The Expo is going to be held on Saturday, April 12, 2003 for one day only. There is no charge for admission. If you need directions, search Mapquest for St. Augustine Beach. The pier is located on A1A. You can't miss it. The Expo will get under-way at 9:00 am with most people being there a lot earlier to share in a nice Q & A session. I personally will be there way before daylight. (Typical fisherman) I Look forward to meeting everyone! Please do not hesitate to come say hello to Gowge and I.
I would like to take a couple of minutes this morning to elaborate on the focus of this year's expo. 

The main focus of this Expo is, "Enhancing Ability". 

The main purpose of this expo is information and teaching. This is being provided as a service to the board readers and is based on popular demand. When asked what was wanted at the this expo, the readers spoke-up and we listened. 

There will be casting demonstrations by three of the best casters out there. Neil Mackellow, Roger Mortimor and Big Lou McEachern They will also be teaching techniques to better your casting distance. 

There will be teachings on reel tuning and fishing techniques. 
There will teachings on throwing a castnet. 
I will be giving demonstrations on cleaning fish also. 

There will be factory representatives from Fishbites, Sufix line and Penn UK Surf Fishing Equipment also. 

There will be some new products on display dealing with various surf fishing items. 

We encourage everyone to bring their equipment for show and tell. 

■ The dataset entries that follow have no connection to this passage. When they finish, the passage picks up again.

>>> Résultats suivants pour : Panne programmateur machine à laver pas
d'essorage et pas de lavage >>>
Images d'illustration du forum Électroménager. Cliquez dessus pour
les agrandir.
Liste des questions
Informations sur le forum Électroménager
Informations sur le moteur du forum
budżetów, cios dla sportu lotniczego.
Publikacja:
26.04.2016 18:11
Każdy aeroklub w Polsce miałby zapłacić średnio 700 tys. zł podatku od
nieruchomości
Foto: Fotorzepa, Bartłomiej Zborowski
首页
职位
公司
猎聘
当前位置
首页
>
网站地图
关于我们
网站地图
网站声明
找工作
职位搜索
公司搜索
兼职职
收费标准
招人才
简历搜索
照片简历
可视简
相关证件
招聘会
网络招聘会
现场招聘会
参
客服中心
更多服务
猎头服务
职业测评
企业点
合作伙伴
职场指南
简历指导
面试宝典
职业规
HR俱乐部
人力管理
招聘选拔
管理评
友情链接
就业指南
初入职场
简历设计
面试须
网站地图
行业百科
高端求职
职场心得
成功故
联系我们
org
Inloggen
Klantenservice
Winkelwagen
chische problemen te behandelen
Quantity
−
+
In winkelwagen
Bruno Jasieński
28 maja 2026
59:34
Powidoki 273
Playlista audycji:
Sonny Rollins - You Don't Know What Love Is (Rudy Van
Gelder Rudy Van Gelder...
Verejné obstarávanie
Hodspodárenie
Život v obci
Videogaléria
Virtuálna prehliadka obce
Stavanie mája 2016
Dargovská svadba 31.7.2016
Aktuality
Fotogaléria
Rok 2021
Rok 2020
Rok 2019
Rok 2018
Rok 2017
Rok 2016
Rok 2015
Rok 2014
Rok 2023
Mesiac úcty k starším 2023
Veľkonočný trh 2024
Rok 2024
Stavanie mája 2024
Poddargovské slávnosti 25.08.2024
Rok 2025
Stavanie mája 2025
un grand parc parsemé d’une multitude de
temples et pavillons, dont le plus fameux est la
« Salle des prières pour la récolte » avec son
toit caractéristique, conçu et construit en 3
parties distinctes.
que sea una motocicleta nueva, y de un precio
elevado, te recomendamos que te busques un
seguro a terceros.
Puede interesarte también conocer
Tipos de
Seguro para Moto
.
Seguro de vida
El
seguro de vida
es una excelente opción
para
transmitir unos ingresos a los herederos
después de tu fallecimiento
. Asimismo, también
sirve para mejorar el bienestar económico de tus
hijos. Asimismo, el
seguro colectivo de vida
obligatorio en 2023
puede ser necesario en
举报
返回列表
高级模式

In previous Expos the focus on tackle has been with All-Star, Seeker and Zipplex. This Expo will unveil products from Conoflex and Penn UK as well as others giving the return attendee a different experience than in previous expos. New Sufix products will be there as well as promotional items from Sufix, Penn and Fishbites. 
There will be door prizes and a raffle. 
Best of all, it's free for everyone to attend.


----------



## Kozlow (Oct 25, 2002)

Thank's Benthook for the info on the 2003 Florida Surf Fishing Expo at the St. Augustine Beach Pier Pavilion. It sounds like a informative time for those interested.

T<---->---<>Lines 
Kozlow


----------



## Beachbms (Jan 10, 2003)

Thanks benthook going to do my best to be there. Sounds like a great informative show.


----------